Council holds the fries
April 13, 2012
POWASSAN – An additional employment opportunity for youths could be setting up shop shortly.
“I will certainly have a hand in it, but I’m hoping to hire some students,” said eager entrepreneur Angie Punnett.
Punnett’s application for Track Side Fries came forward at council’s last regular meeting held on April 3, having been reviewed by municipal staff.
The proposed seasonal business venture would be located at 548 Main St., which is currently a vacant lot in the vicinity of Oshell’s valumart, and would operate out of a portable building until Oct. 15 of this year.
Council deferred making a decision regarding a business license application until more information on the plans can be obtained.
“I’m for every type of business, but every type of business needs to be treated equally,” said Coun. Steve Eide during the meeting.
According to Eide, the land was previously the site of a gas station. He said there were issues of contaminant leakage. Eide said he supports the business in principal.
“It’s not the business. It’s just the location,” he told council.
Coun. Roger Glabb agreed that parking is an issue.
According to Punnett, the land was never used for a gas station, adding that it had housed a chip truck years ago. She said she has already met with the appropriate parties, including the Health Unit, in order to acquire the appropriate approvals and licences. She said there have been no issues. She said she was surprised to find out the application was deferred after being given the seal of approval from municipal staff.

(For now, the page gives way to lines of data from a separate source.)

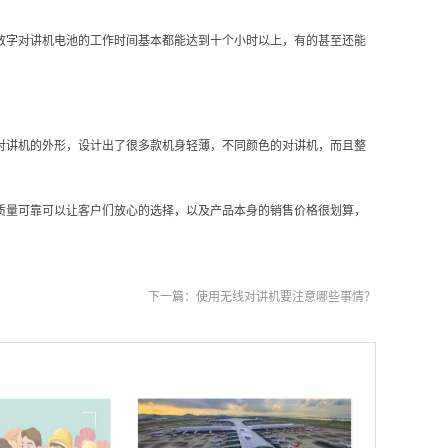
数字对讲机电池的工作时间基本都能达到十个小时以上，有的甚至还能
对讲机的外形，设计出了很多款机身轻薄，不同颜色的对讲机，而且整
质量可靠可以让客户们放心的选择，以及产品本身的销售价格很划算，
下一篇：
使用无线对讲机要注意哪些事情？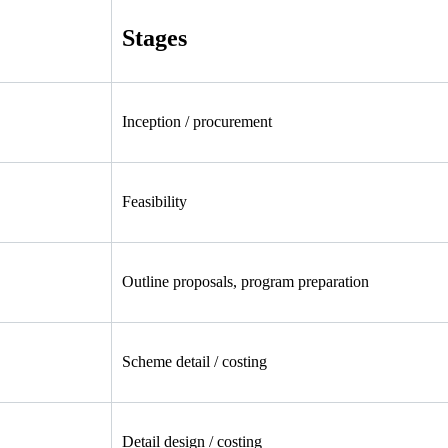
Stages
Inception / procurement
Feasibility
Outline proposals, program preparation
Scheme detail / costing
Detail design / costing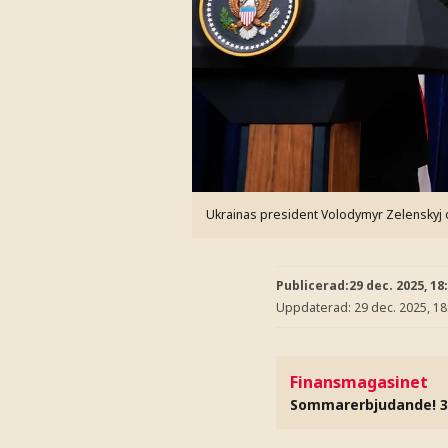
Ukrainas president Volodymyr Zelenskyj
Publicerad:
29 dec. 2025, 18
Uppdaterad:
29 dec. 2025, 18
Finansmagasinet
Sommarerbjudande! 3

“I don’t see any particular policies that would hinder that,” she said when asked if she thinks her application will eventually be approved.

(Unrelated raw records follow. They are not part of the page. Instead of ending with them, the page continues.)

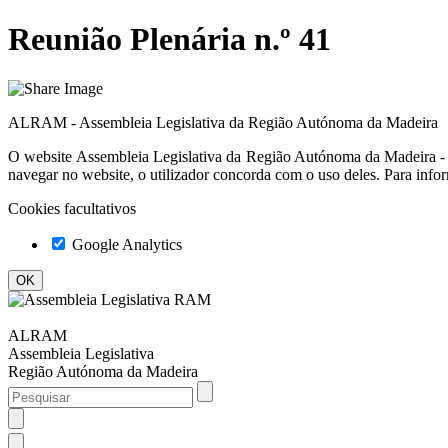
Reunião Plenária n.º 41
ALRAM - Assembleia Legislativa da Região Autónoma da Madeira
O website
Assembleia Legislativa da Região Autónoma da Madeir
navegar no website, o utilizador concorda com o uso deles. Para info
Cookies facultativos
Google Analytics
ALRAM
Assembleia Legislativa
Região Autónoma da Madeira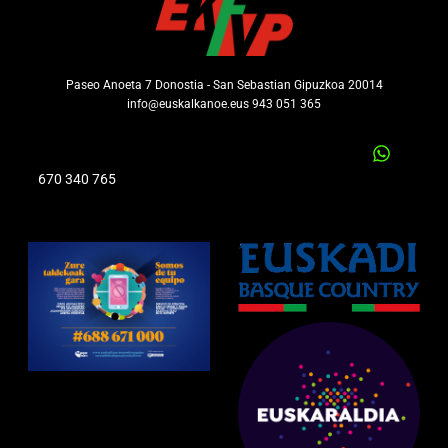
Paseo Anoeta 7 Donostia - San Sebastian Gipuzkoa 20014
info@euskalkanoe.eus 943 051 365
670 340 765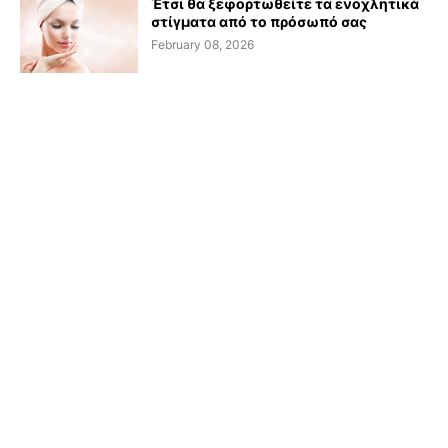
Έτσι θα ξεφορτωθείτε τα ενοχλητικά
στίγματα από το πρόσωπό σας
February 08, 2026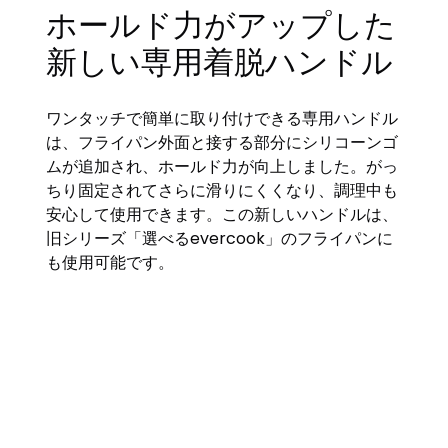
ホールド力がアップした
新しい専用着脱ハンドル
ワンタッチで簡単に取り付けできる専用ハンドル
は、フライパン外面と接する部分にシリコーンゴ
ムが追加され、ホールド力が向上しました。がっ
ちり固定されてさらに滑りにくくなり、調理中も
安心して使用できます。この新しいハンドルは、
旧シリーズ「選べるevercook」のフライパンに
も使用可能です。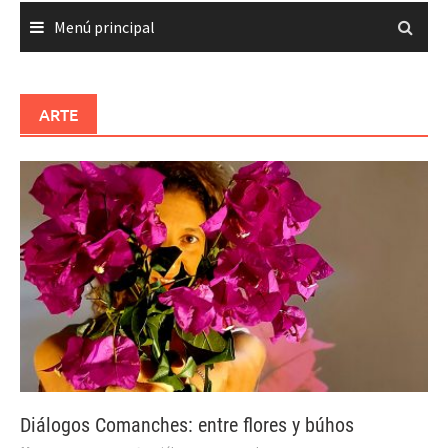
Menú principal
ARTE
Diálogos Comanches: entre flores y búhos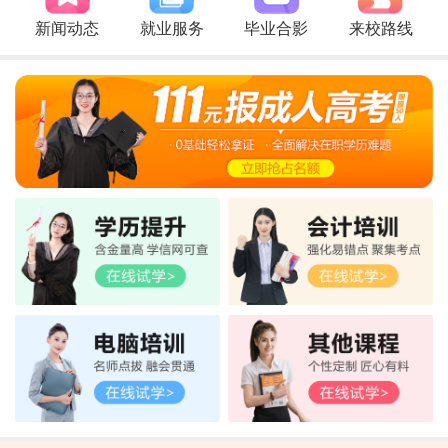
新闻动态
就业服务
毕业合影
来校路线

As far as the issue of parking, Punnett said because her business is mobile, she is only required to have one parking space per four patrons. She also noted there is parking both on the property, as well as on the street.

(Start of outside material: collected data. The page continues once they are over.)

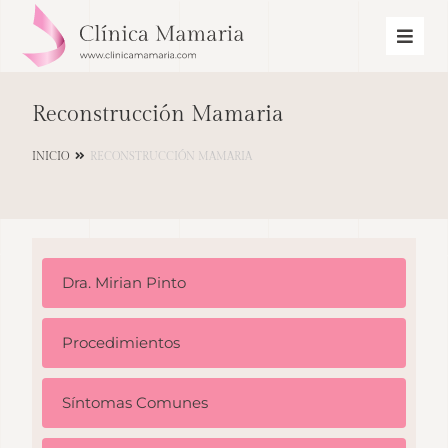
Reconstrucción Mamaria
INICIO
RECONSTRUCCIÓN MAMARIA
Dra. Mirian Pinto
Procedimientos
Síntomas Comunes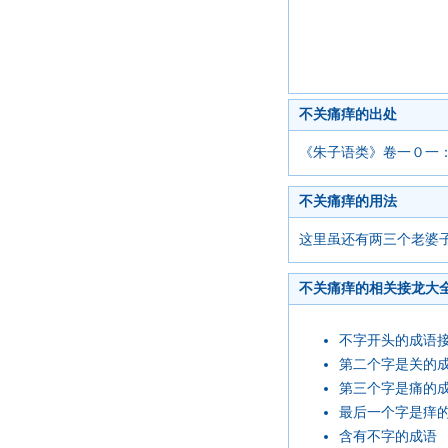
不关痛痒的出处
《朱子语类》卷一０一：
不关痛痒的用法
这里虽还有两三个老婆
不关痛痒的相关接龙大
不字开头的成语
第二个字是关的
第三个字是痛的
最后一个字是痒
含有不字的成语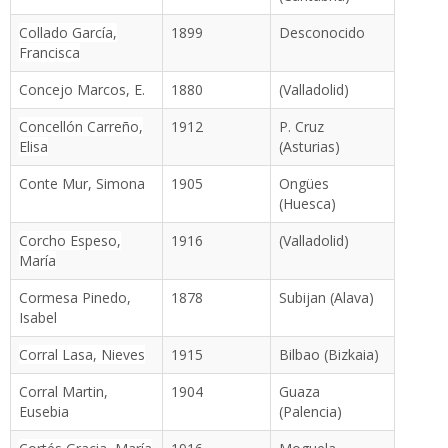
Collado García,
1899
Desconocido
Francisca
Concejo Marcos, E.
1880
(Valladolid)
Concellón Carreño,
1912
P. Cruz
Elisa
(Asturias)
Conte Mur, Simona
1905
Ongües
(Huesca)
Corcho Espeso,
1916
(Valladolid)
María
Cormesa Pinedo,
1878
Subijan (Alava)
Isabel
Corral Lasa, Nieves
1915
Bilbao (Bizkaia)
Corral Martin,
1904
Guaza
Eusebia
(Palencia)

According to Clerk-Treasurer Maureen Lang there hasn’t been a chip truck or similar business in Powassan for years, noting there had been a similar style of take-out restaurant located at The Beer Store years ago.
Punnett said she developed her plans for Track Side Fries based on a chip stand her extended family had owned during her youth.
She said she chose the location, which is a privately owned vacant lot that is zoned commercial, by process of elimination.
She then purchased a chip truck, which is now sitting in her driveway waiting on council’s decision.
“At this point, with no return on it, the truck is a huge investment for us,” said a disappointed Punnett.
If given the green light by council, Punnett plans to serve up a number of traditional roadside foods from the truck, including hamburgers, hot dogs, Pogos, and ice cream.
“My husband and I both work full time, so this would create an employment opportunity for local kids for the summer,” she said.
The next meeting of council is April 17. Punnett said she will be available on that date to make a presentation to council if needed.